Cela ne signifie pas qu'une fille de fonctionnaire ne peut pas réussir, mais que certaines choses sont apprises à la maison. Elles s'intègrent et s'imprègnent grâce au vécu des parents. Chez les femmes, c'est d'autant plus visible, car le père de famille aura un discours volontariste tel que "tu ne vas pas t'arrêter là, tu peux le faire".

Cette mentalité ne doit-elle pas, aussi, être transmise par l'école ?

L'éducation nationale ne le fait pas. Les professeurs ne sont pas tellement dans cette logique. Et une fois dans le supérieur, il est trop tard, la personnalité est déjà faite.

D'où la création d'une semaine de sensibilisation à l'entrepreneuriat féminin, du 7 au 12 mars, au cours de laquelle plusieurs personnes interviennent dans les collèges ou lycées. Une telle démarche a-t-elle une réelle portée ?

Bien entendu, mais elle est limitée, car cela n'a lieu qu'une fois, pendant une heure tout au plus. Alors, soit la personne vous touche, une alchimie se crée, soit il ne se passe rien.

Mais il faut laisser du temps à ce combat, ce n'est que la quatrième édition de cette semaine de sensibilisation. Or ces changements ne se réalisent pas en un claquement de doigts : c'est toute la société qui doit évoluer.

Pour l'instant, nous sommes au même point que dans les années 1980. Les blagues sur la jupe de Najat Vallaud-Belkacem sont les mêmes que celles adressées à Simone Veil.

Pourtant, ces dernières années les lignes bougent. Pour exemple, dans le numérique, secteur pourtant réputé masculin, de plus en plus de femmes se lancent.

Beaucoup de femmes contribuent aujourd'hui à ce renouveau économique, pas seulement dans le numérique.

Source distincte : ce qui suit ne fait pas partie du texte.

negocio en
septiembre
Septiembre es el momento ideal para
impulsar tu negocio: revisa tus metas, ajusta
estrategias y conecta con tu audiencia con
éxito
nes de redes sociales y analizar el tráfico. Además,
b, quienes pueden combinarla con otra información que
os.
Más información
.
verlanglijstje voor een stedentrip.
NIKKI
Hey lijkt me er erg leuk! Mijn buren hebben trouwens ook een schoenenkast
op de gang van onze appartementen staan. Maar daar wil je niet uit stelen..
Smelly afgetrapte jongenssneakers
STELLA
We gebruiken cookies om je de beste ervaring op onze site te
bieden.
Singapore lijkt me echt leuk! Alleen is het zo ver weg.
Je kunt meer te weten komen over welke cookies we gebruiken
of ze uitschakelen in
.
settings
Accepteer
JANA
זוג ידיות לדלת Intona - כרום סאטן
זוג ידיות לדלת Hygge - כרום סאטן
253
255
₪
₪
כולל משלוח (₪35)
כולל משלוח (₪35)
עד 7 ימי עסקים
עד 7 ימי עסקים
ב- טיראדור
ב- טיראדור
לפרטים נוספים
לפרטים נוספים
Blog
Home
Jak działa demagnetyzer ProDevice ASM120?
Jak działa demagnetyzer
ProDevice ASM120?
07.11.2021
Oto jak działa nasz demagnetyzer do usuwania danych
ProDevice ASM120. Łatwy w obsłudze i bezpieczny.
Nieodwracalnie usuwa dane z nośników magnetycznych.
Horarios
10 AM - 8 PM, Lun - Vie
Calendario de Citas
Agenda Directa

Il s'agit d'un mécanisme de survie. Dans les services publics ou les collectivités locales, les femmes sont actrices de ce changement, et essaient d'adapter ces mammouths. Elles se sont rendu compte qu'elles peuvent être un moteur.

Lire aussi : Numérique : où sont les femmes ?

Vous venez de créer la chaire FERE, hébergée au sein de Grenoble École de management. Quelle sera sa visée ?

Ce projet était en gestation depuis quelques années. La chaire Femmes et Renouveau économique, portée avec le réseau Les Pionnières, sera officiellement lancée ce jeudi 10 mars. L'idée est de promouvoir le renouveau économique par les femmes.

Mon combat ne s'exerce pas tant sur la parité que sur ce plaidoyer qu'est le renouveau. Pour exemple, nous pouvons citer STMicroelectronics à Grenoble. La situation économique n'y est pas des plus florissantes. Il faut donc faire en sorte que des personnes soient capables de redresser la barre et évidemment, de préférence, des femmes.

Je fais ici tout simplement référence à la théorie de Schumpeter sur la destruction créatrice : l'économie ne va pas bien, et nous avons donc besoin d'innover. Cela passe par une nouvelle forme d'emploi. Les femmes ont une vision décalée, elles vont apporter des idées différentes et, par conséquent, des modèles économiques novateurs.